Allerdings gab es neben der Intervention in linke Debatten stets ein zweites Standbein antideutscher Kritik, und zwar die Intervention in die postnazistischen Verhältnisse in Deutschland. Czolleks Buch Versöhnungstheater nun lässt sich als eine solche Intervention verstehen. Dass Balke die hier formulierte Kritik delegitimiert, indem er ihr u.a. vorwirft, der Kritik an linken Befindlichkeiten zu wenig Platz einzuräumen, und dass die Jungle World diese Form der Delegitimierung abdruckt, zeigt einmal mehr, dass sich antideutsche Kritik zumindest bisweilen immer weiter von ihrem namensgebenden Objekt (Deutschland) entfernt und sich stattdessen auf die denunziatorische Kritik der Linken versteift. Konsequenterweise hat Balke für Czolleks politische Vision eines Verbündet-Seins von marginalisierten Gruppen auch im Rahmen der Erinnerungskultur – als Gegenpol zum deutschen Versöhnungstheater – nur Spott übrig: Von Kitsch ist die Rede sowie von einer Bestellseite bei Lieferando, „wo für jeden Geschmack das richtige Essen angeboten wird“, nur dass es „zumeist lauwarm und matschig“ ankäme. Manche mögen dies witzig finden. Doch zeugt der Witz auch von Ignoranz und Empathielosigkeit gegenüber den emanzipatorischen Anliegen marginalisierter Gruppen.

Man mag einwenden, dass sich das antideutsche Milieu schon seit vielen Jahren stark ausdifferenziert hat, was folglich bedeutet, dass es die antideutsche Kritik nicht gibt – manche, die sich einst antideutsch positioniert haben, bezeichnen sich heute eher als Ideologiekritiker*innen. Man mag außerdem einwenden, dass Falschbehauptungen, Auslassungen und Entstellungen von Zitaten auch in anderen linken Milieus verbreitet sind. Schließlich vermag ich nicht zu beurteilen, ob und inwiefern das Label antideutsch auf Ralf Balke zutrifft.

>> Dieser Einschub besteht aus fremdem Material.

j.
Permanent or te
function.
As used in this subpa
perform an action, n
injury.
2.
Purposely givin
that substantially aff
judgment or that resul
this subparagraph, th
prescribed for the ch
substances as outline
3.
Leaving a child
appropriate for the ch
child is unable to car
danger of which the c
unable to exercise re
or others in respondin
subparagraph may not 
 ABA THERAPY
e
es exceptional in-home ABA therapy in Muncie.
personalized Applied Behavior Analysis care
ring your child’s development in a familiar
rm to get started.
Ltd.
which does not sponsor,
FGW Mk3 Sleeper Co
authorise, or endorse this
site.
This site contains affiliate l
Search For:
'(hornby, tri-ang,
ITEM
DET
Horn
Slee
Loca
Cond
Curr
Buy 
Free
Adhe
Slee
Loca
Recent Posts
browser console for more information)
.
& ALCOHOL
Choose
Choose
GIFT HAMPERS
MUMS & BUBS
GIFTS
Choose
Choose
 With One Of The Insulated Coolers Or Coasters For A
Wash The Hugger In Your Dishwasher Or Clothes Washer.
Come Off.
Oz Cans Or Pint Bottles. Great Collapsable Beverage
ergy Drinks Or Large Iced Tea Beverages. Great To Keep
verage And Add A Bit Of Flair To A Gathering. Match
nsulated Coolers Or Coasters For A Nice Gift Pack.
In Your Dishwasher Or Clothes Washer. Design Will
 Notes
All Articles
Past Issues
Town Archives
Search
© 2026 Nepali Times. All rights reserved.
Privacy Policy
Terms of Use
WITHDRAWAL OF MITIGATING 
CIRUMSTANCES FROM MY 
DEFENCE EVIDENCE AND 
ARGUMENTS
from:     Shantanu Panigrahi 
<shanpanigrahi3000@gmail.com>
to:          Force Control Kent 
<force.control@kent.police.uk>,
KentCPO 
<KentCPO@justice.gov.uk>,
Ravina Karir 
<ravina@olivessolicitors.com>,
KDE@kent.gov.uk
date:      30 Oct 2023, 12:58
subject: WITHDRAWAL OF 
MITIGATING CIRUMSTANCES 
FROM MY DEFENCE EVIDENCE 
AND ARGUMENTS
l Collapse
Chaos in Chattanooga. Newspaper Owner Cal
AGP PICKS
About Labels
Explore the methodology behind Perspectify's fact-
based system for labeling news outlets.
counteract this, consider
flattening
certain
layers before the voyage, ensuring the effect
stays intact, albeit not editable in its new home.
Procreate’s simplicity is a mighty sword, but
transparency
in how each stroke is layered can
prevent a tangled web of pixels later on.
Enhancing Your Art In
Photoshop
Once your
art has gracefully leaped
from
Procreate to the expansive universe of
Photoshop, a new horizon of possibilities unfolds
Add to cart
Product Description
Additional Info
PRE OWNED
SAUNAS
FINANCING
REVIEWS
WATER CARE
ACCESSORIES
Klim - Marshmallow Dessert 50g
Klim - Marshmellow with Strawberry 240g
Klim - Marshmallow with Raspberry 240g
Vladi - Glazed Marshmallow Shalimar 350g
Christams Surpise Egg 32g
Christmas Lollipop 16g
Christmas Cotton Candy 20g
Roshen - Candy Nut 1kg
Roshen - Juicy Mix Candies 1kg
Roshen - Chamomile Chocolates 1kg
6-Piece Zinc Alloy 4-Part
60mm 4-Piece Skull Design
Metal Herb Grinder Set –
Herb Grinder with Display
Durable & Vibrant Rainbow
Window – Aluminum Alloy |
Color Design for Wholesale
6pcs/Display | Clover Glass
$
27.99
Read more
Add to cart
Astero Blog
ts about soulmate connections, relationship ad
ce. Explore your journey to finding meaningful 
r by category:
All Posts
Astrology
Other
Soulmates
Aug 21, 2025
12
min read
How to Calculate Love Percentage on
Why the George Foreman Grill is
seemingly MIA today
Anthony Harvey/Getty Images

Dennoch – Balkes (immerhin in der Jungle World erschienener) Verriss von Czolleks Buch ist in mancherlei Hinsicht symptomatisch für eine Kritikform, die in jenen Zusammenhängen verbreitet ist, die gemeinhin mit dem Begriff antideutsch assoziiert werden. Das betrifft die inhaltliche wie auch die formale Ebene. Mit Blick auf letztere hatte der ehemalige Redakteur des Freitag, Mladen Gladić, in einem ähnlich gelagerten Zusammenhang vor einer Weile für die Verpflichtung zu genauem Lesen plädiert, weil alles andere den Gegenstand der Debatte verhöhnen würde. Das sollte auch und gerade von jenen beherzigt werden, die sich der gegen linke Befindlichkeiten gerichteten Polemik verschrieben haben.